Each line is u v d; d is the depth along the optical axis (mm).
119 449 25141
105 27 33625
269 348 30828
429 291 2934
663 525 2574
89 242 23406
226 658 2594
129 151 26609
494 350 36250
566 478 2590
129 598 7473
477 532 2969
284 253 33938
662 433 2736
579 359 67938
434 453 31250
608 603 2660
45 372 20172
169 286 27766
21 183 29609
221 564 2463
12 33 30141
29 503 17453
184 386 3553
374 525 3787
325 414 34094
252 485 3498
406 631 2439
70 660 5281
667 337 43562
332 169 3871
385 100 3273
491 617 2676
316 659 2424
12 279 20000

...

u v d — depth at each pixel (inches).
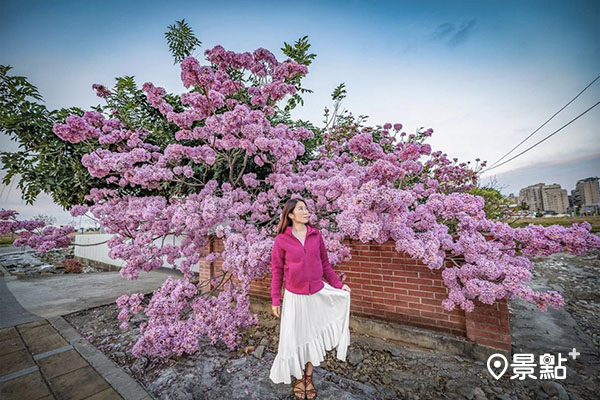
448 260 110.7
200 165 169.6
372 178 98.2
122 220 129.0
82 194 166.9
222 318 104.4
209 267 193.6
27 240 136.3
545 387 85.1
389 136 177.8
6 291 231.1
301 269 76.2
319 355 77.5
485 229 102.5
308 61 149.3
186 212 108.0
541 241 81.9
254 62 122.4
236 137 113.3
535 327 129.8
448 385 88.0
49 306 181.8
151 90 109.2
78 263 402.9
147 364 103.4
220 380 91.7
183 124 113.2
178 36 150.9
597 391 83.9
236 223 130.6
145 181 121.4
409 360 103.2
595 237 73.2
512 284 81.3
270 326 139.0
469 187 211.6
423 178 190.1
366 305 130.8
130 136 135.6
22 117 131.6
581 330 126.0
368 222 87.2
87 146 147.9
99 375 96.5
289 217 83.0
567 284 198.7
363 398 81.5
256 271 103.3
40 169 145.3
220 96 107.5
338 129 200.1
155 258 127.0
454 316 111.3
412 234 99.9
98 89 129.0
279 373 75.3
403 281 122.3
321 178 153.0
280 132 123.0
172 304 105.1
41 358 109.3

INSTRUCTIONS FOR THE TASK
Every line containing the string "depth" should be pulled from the listing and copied.

EXERCISE SOLUTION
Each line is u v d; d is the depth along the optical axis (mm).
u v d — depth at each pixel (inches).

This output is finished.